Was ich nämlich überhaupt nicht verstehe, diese Beratung ist absolut kostenlos. Ob ich es mache oder nicht, bringt ihr keine Vor- und Nachteile. Es ist im (nicht sehr günstigen) Preis enthalten. Letztlich kann ich das sogar einfordern. Warum sie da so eine persönliche Sache draus macht?

Ich selber bin ja recht experimentierfreudig und hätte gern ausprobiert, ob man beide Konzepte kombinieren kann. So wie ich das Konzept von Mrs. Sporty verstanden habe, sollte das sogar funktionieren. Aber gut, muss nicht sein. Denn ob ich es schaffe, mich akribisch dran zu halten, das steht sowieso in den Sternen. Ich kenne mich doch. Disziplin ist nicht so mein Ding, das habe ich in den letzten fast 43 Jahren nicht nur einmal gemerkt.
Die Aussage dazu war dann: Dann willst du nicht abnehmen. Denn wenn du es wirklich willst, dann bist du auch diszipliniert. ... Nun ja. Vielleicht!
Abnehmen würde ich schon gern wollen, aber in erster Linie geht es mir um die Verbesserung meiner Blutwerte und um die Steigerung meines Wohlbefindens.

Zum Glück sind die Trainerinnen, die ich dort öfter treffe, anders drauf als die Chefin.
Die glauben mir auch, dass ich ganz sicher keine Muskeln abbaue, wenn ich an 2 Tagen in der Woche mal für 18-22 Stunden nichts esse. Und die freuen sich über jedes Gramm, was ich das nächste Mal weniger habe. Klar äußern sie auch ihre Bedenken, aber auf sehr wertschätzende Art und Weise. Und bisher ist es ja nicht so, dass ich keinen Erfolg gehabt hätte.

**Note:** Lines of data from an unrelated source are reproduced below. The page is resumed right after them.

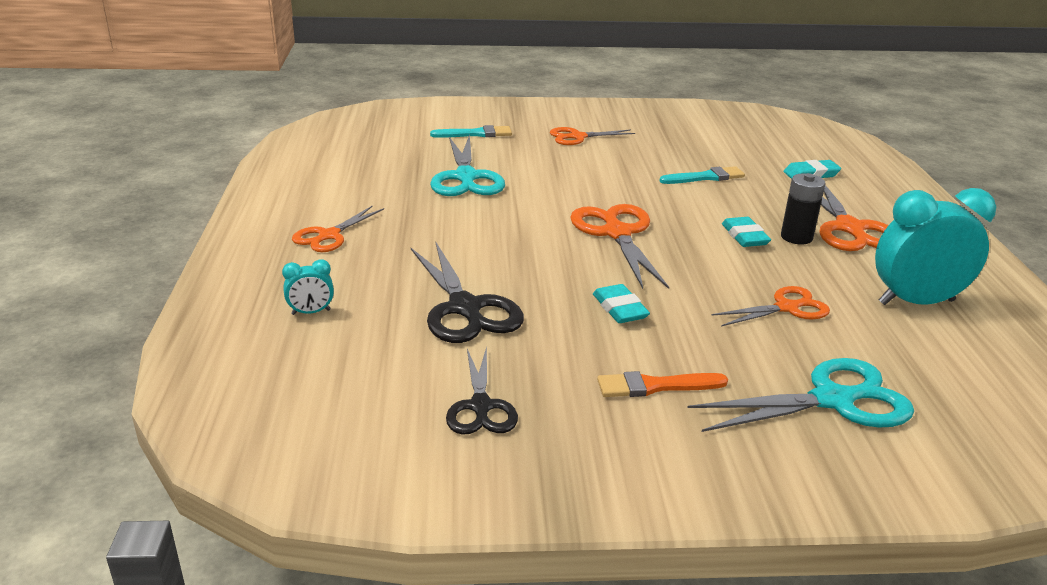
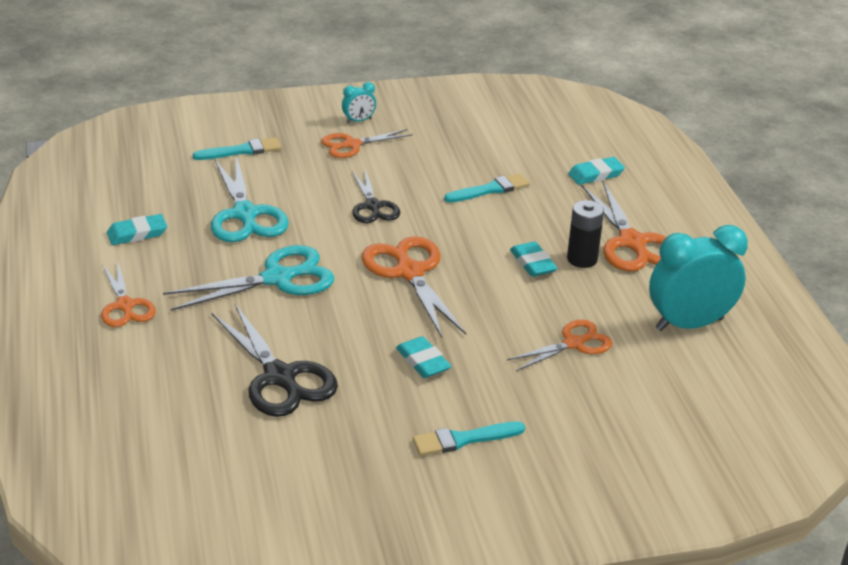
camera: 10 degrees left, 5 degrees up
(311, 312) = (136, 398): turquoise clock -> turquoise clock (358, 121)
(329, 235) = (125, 305): orange scissors -> orange scissors turned 45 degrees counterclockwise
(361, 183) = (137, 233): none -> turquoise eraser
(480, 406) = (316, 477): black scissors -> black scissors (372, 206)
(655, 386) = (463, 439): orange brush -> turquoise brush
(832, 400) = (613, 436): turquoise scissors -> turquoise scissors (277, 278)

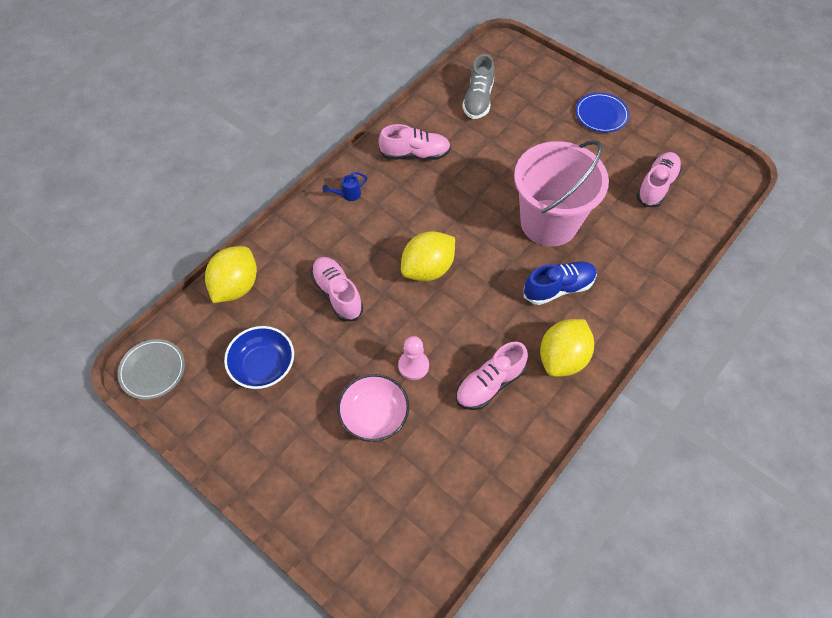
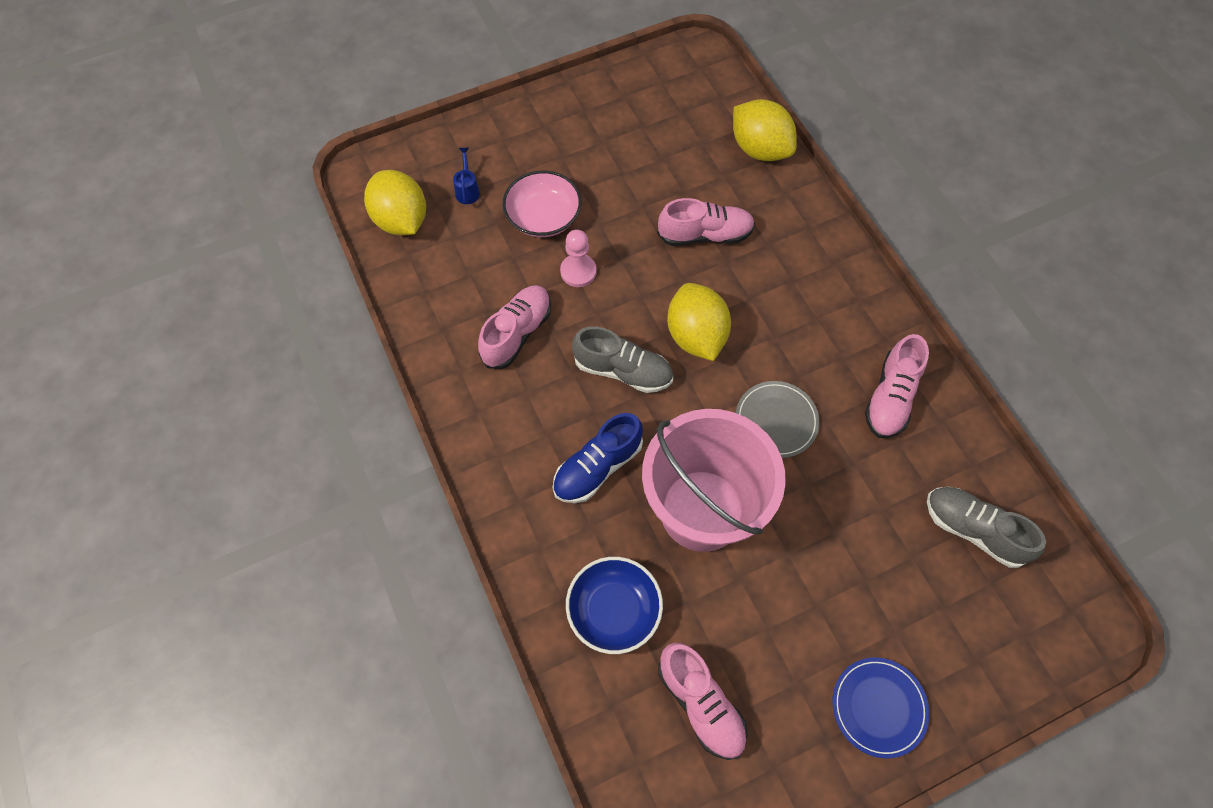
camera: 115 degrees right, 5 degrees up
(152, 370) = (691, 62): grey plate -> grey plate (776, 421)
(263, 366) = (650, 145): blue bowl -> blue bowl (614, 610)
(347, 194) = (848, 294): blue watering can -> blue watering can (467, 190)
(480, 302) = (623, 370): none -> grey shoe
(490, 384) = (517, 333): pink shoe -> pink shoe turned 45 degrees clockwise
(558, 288) = (597, 467): blue shoe -> blue shoe turned 45 degrees clockwise
(562, 358) = (505, 422): yellow lemon -> yellow lemon (401, 220)

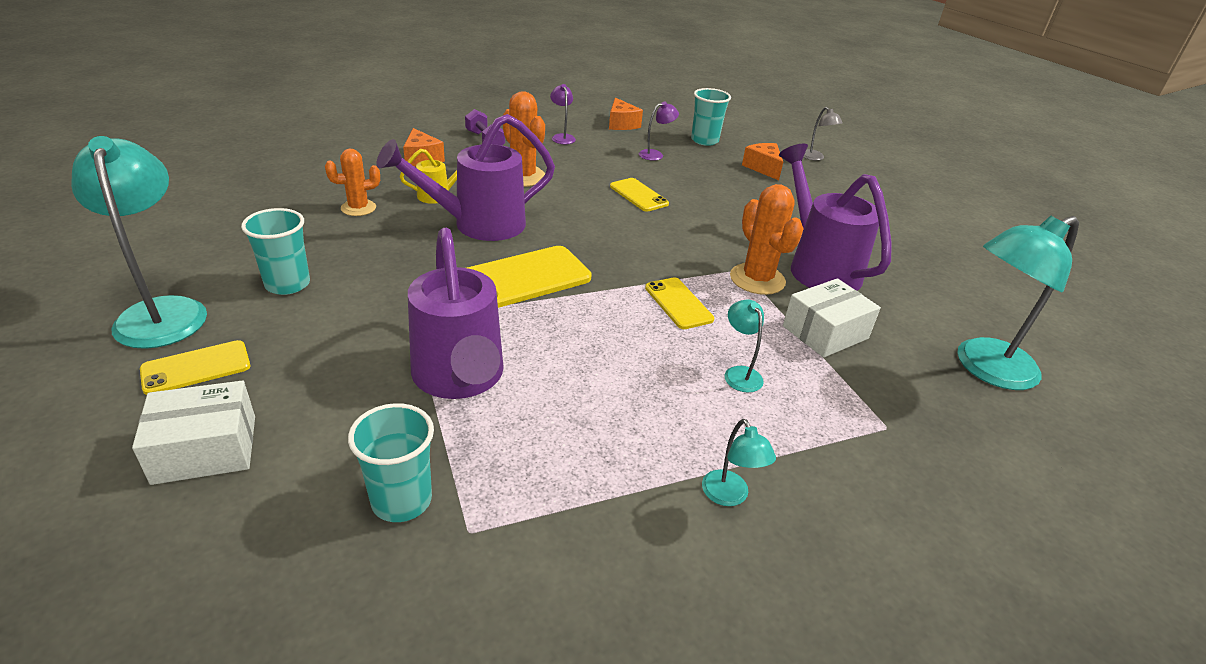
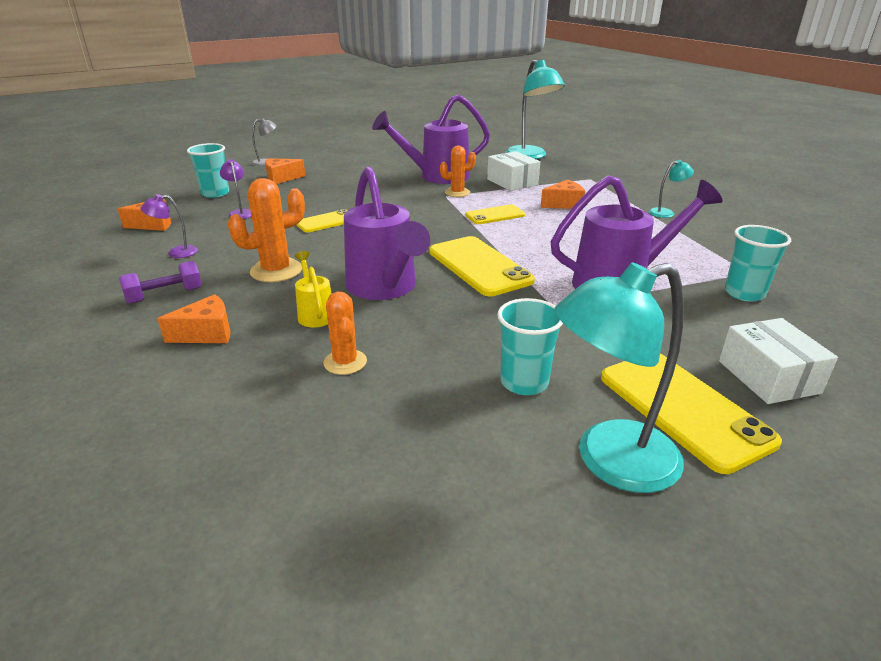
camera: 85 degrees left, 5 degrees down
(196, 368) = (683, 408): yellow phone -> yellow phone, size x1.72
(739, 373) = (564, 204): turquoise lamp -> orange cheese
(757, 279) = (457, 193): orange cactus -> orange cactus, size x0.66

Okay, jetzt höre ich auf mich zu ärgern. Haken dran.

(Wer beide Blogs liest ... bitte nicht wundern. Ich habe mir heute das verlinken gespart und einfach den Text rüber kopiert.)

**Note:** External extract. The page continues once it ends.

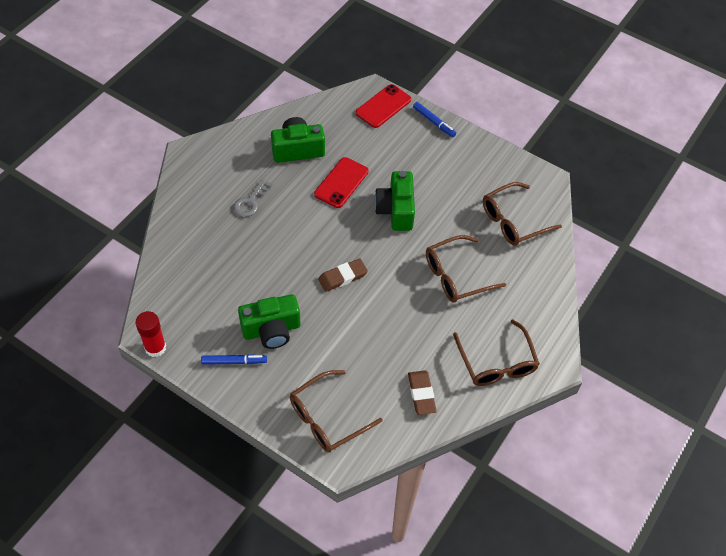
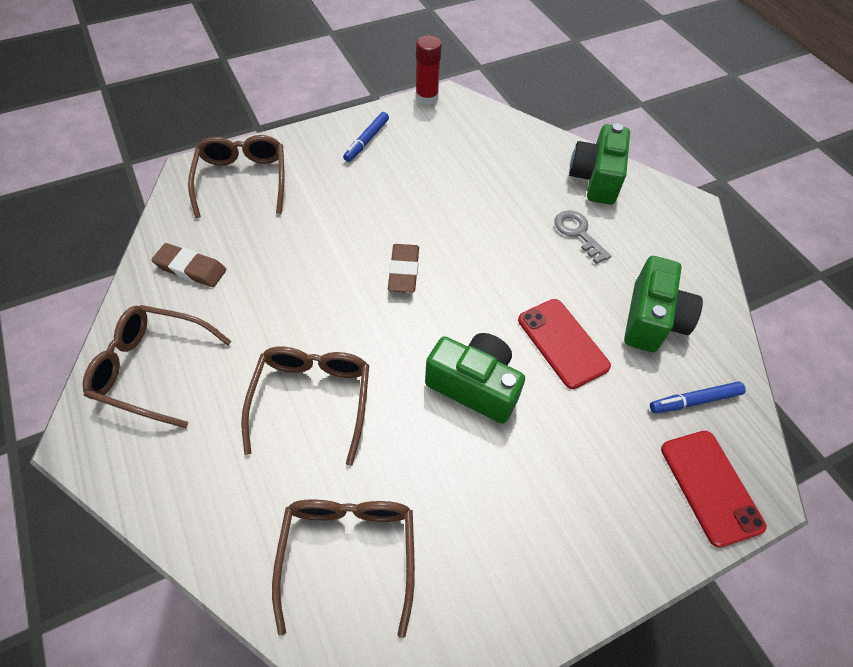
camera: 120 degrees right, 0 degrees up
(271, 330) = (380, 181): green camera -> green camera (596, 179)
(434, 122) = (641, 555): blue marker -> blue marker (694, 401)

Donnerstag, 26. April 2012

6 Kilo

... hat das große Tochterkind bisher geschafft. Ich bin echt schwer beeindruckt.
Nachdem es am Anfang so gar nicht vorwärts ging und das Mädchen hauptsächlich Hunger hatte war das Durchhalten richtig schwer.
Aber jetzt sieht man was auf der Waage, die Hosen sitzen alle locker .. und die Dame ist total motiviert.
Ich muss aufpassen, dass sie das Essen nicht vergisst oder vor lauter Unsicherheit (darf ich das jetzt essen oder nicht) lieber nichts isst. Aber irgendwann hat sie dann doch Hunger, auch wenn nicht mehr so viel rein passt.
Ich bin echt stolz auf meine Große!

Donnerstag, 26. Januar 2012

Es ist einfacher

... dem Tochterkind ein Brot zu schmieren, als das ganze viele Gemüse zu schnippeln.
Aber ich will das Kind ja nicht in seinem Tatendrang behindern. ;)

Dienstag, 24. Januar 2012

Die große Tochter will

... abnehmen. Da sie als noch nicht ganz Teenie eine Frauengröße trägt (nicht XS) halte ich das für eine sinnvolle Idee.
Nun bin ich aber absolut dagegen, dass Teenies in einen Diätwahn verfallen. Das heißt, heftiges Diskutieren war angesagt, als es um die Art und Weise des Abnehmens ging. Das Kind ist ein Internet-Junkie und fand dort natürlich Informationen und Angebote, wie man schnell und viel abnehmen kann. Und leichtgläubig wie ein junges Mädchen eben fand sie das natürlich auch schlüssig (vor allem die viele Leute, die von ihrem Erfolg berichteten haben es ihr angetan) und war nun der Meinung, dass ich für dieses sagenhafte Angebot auch viel Geld ausgeben soll. Erst als ich ihr sagte, dass ich mit "meiner" Methode 6 Kilo in 4 Wochen abgenommen hatte, war sie beruhigt und bereit, es eben "nur" mit einer Ernährungsumstellung zu probieren.
Gestern konnte sie den ersten Erfolg verbuchen, die Waage zeigte 2 kg weniger an.
Ich wünsche mir für sie, dass sie weiter macht und ihr Essverhalten umstellt und eben gesünder (weil nicht mehr so viel und so oft) isst.